DOCUMENT SEGMENT
──────────

Any thoughts or recommendations would be appreciated!


----------



## HarveyW (Sep 15, 2014)

Good Morning VTarborist, welcome to the forum.

You are getting power to the solenoid. The solenoid is an electric actuated hydraulic valve that applies hydraulic actuating pressure to the PTO clutch pack. The clutch pack is a series of friction discs that are squeezed together by hydraulic actuating pressure to drive the PTO shaft. Do you hear an audible "click" from the solenoid when power is applied? Next step is to pull the solenoid and witness that it is functioning.


----------



## VTarborist (4 mo ago)

thanks for the welcome and the information! I am definitely still learning how all this works and fits together.
The solenoid is definitely working.
I read somewhere else that somebody with a similar problem as mine discovered a "reset that could be pushed by a small screwdriver after removing a plug on the electronic PTO valve body".
Any insight on that?


----------



## harry16 (Dec 8, 2011)

I am not aware of a reset screw. An audible "click" doesn't guarantee the solenoid valve is functioning. If you have witnessed the solenoid valve functioning, then you are not getting actuating pressure to the clutch pack, or the clutch pack is kaput. You need a service manual.
Attached is a download version for $42. Hard copies are quite expensive.

SERVICE MANUAL FOR MAHINDRA 3535, 4035, 4535, AND 5035 GEAR (DIGITAL VERSION)


----------



## VTarborist (4 mo ago)

That's what my mechanic said - that I may not be getting actuating pressure to the clutch pack.
thanks, I'll download the manual and see what I can find.


----------

──────────

TO-DO LIST
a) Using the PTO thread, explain in one to three sentences how the clutch pack drives the PTO shaft.
b) Please answer these questions on the PTO thread, marking each answer to match:
(i) What kind of valve is the solenoid?
(ii) What does the downloadable service manual cost?
(iii) Which Mahindra models does that manual cover?
c) Translate this sentence from the PTO thread into Spanish: "An audible 'click' doesn't guarantee the solenoid valve is functioning."
The entries after this point aren't needed.

INFORMATION SHOWN
──────────

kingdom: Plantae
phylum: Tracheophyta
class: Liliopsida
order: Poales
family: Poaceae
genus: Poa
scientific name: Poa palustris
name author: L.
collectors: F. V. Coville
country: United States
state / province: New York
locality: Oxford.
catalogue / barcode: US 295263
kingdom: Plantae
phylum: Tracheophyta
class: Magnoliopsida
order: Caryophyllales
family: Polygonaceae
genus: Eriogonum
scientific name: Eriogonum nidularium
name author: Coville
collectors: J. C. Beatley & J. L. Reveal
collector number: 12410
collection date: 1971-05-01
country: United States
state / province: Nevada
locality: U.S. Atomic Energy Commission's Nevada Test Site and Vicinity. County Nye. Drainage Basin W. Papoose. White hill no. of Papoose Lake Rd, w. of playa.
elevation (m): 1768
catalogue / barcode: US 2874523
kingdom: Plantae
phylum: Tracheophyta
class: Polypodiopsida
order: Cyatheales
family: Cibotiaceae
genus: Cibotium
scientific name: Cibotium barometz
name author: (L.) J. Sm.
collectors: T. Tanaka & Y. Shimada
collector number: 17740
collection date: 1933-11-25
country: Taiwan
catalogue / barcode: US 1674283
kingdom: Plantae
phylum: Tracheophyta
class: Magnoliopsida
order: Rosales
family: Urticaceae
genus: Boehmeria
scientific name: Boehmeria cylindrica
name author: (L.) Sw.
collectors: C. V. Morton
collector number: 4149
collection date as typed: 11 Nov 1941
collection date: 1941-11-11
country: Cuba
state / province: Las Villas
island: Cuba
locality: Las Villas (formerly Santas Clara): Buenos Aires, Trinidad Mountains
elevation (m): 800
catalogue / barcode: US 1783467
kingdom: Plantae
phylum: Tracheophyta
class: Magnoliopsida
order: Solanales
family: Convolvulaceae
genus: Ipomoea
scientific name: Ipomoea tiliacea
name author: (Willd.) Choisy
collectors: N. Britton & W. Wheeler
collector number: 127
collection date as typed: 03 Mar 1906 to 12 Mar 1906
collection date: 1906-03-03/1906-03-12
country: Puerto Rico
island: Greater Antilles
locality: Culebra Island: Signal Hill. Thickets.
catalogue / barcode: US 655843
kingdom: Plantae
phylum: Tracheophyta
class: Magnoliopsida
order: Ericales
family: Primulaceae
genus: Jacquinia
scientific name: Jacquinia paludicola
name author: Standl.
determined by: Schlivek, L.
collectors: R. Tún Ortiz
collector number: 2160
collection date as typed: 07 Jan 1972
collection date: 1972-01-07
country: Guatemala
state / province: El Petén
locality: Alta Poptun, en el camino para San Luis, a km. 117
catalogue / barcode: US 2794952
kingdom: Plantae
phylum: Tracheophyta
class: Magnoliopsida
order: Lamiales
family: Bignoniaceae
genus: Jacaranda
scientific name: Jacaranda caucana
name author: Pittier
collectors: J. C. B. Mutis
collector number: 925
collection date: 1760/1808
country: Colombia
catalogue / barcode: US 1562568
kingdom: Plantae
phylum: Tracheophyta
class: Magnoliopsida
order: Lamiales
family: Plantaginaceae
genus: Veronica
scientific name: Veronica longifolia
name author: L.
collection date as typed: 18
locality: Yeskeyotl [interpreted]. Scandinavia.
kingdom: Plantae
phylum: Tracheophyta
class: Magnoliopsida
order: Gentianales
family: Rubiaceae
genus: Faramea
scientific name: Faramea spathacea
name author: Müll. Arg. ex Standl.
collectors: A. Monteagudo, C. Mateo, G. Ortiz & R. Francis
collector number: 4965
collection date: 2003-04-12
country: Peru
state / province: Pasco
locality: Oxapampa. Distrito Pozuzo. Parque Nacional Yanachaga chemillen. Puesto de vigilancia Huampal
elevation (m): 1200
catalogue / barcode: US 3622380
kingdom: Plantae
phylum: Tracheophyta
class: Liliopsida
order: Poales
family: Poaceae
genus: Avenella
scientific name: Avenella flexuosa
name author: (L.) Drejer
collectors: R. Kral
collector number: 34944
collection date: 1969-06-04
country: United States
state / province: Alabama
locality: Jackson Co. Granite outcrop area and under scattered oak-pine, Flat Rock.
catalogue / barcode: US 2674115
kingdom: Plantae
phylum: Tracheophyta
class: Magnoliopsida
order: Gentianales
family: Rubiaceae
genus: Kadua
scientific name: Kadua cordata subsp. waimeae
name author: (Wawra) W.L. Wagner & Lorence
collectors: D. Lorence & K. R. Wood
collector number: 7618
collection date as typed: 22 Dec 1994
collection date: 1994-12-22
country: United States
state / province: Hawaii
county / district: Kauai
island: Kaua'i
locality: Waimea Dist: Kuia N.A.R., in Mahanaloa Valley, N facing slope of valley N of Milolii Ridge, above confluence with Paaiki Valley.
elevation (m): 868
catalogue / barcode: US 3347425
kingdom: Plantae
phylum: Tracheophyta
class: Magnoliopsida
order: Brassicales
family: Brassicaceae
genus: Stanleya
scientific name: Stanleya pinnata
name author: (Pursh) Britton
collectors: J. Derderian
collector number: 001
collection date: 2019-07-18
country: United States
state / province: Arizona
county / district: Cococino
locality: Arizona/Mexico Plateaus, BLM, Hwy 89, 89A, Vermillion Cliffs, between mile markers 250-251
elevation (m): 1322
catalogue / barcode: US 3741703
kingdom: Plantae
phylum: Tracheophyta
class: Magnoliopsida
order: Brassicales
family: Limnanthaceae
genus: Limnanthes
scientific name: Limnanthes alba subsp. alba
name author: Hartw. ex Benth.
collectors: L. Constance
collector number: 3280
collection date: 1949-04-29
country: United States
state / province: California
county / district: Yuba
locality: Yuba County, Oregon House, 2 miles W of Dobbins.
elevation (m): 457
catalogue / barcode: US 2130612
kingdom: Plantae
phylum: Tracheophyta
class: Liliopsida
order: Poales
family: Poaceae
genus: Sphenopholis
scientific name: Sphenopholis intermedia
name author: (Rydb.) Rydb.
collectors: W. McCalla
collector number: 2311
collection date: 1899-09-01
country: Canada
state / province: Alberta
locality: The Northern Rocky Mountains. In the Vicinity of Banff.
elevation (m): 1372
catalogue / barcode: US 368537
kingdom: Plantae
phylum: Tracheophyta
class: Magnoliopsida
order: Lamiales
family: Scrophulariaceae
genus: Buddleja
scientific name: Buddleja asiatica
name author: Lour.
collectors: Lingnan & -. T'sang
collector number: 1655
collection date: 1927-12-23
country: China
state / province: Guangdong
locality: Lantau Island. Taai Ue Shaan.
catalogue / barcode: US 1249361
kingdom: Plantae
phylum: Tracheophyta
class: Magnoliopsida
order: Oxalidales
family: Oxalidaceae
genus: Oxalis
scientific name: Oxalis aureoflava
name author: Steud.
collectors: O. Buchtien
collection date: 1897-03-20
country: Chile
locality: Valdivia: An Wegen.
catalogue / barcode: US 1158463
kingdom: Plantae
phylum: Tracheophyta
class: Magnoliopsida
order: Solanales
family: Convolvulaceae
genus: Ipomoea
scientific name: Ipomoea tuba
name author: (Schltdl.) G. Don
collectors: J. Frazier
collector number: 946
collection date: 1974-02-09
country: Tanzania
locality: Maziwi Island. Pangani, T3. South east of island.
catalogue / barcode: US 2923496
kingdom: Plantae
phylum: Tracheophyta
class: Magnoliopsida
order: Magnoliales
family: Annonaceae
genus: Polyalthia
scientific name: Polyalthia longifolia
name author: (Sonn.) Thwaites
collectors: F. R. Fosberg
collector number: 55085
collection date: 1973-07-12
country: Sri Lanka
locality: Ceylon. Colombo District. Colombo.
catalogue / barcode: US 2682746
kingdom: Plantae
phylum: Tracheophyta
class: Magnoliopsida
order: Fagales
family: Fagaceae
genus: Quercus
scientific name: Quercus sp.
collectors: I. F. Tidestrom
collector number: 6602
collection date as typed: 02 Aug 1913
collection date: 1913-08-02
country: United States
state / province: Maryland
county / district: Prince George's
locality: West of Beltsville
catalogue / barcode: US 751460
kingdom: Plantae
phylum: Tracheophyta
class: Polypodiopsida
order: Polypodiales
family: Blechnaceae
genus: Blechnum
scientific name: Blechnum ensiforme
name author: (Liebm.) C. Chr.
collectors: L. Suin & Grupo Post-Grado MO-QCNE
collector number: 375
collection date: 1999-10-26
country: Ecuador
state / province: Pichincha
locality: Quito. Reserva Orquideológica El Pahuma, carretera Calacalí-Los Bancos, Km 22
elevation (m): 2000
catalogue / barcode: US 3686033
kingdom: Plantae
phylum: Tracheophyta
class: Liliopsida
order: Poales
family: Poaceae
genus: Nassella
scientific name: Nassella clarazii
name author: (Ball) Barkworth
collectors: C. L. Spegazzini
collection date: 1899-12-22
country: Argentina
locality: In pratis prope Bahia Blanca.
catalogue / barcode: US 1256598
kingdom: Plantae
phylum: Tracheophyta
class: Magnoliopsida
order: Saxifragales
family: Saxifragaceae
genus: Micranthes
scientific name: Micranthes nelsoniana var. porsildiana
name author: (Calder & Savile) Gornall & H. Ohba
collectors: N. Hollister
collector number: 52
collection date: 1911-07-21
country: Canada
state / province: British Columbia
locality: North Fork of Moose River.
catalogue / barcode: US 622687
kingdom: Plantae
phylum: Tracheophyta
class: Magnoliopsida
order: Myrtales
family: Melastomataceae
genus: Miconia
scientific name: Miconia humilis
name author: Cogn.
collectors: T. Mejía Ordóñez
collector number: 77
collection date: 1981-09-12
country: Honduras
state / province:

──────────

WORKED SOLUTIONS
a) The clutch pack is a series of friction discs. The solenoid, an electrically actuated hydraulic valve, applies hydraulic actuating pressure to the pack, which squeezes the discs together and drives the PTO shaft.

b)
(i) An electrically actuated hydraulic valve.
(ii) $42.
(iii) The 3535, 4035, 4535, and 5035 Gear.

c) Un «clic» audible no garantiza que la válvula solenoide esté funcionando.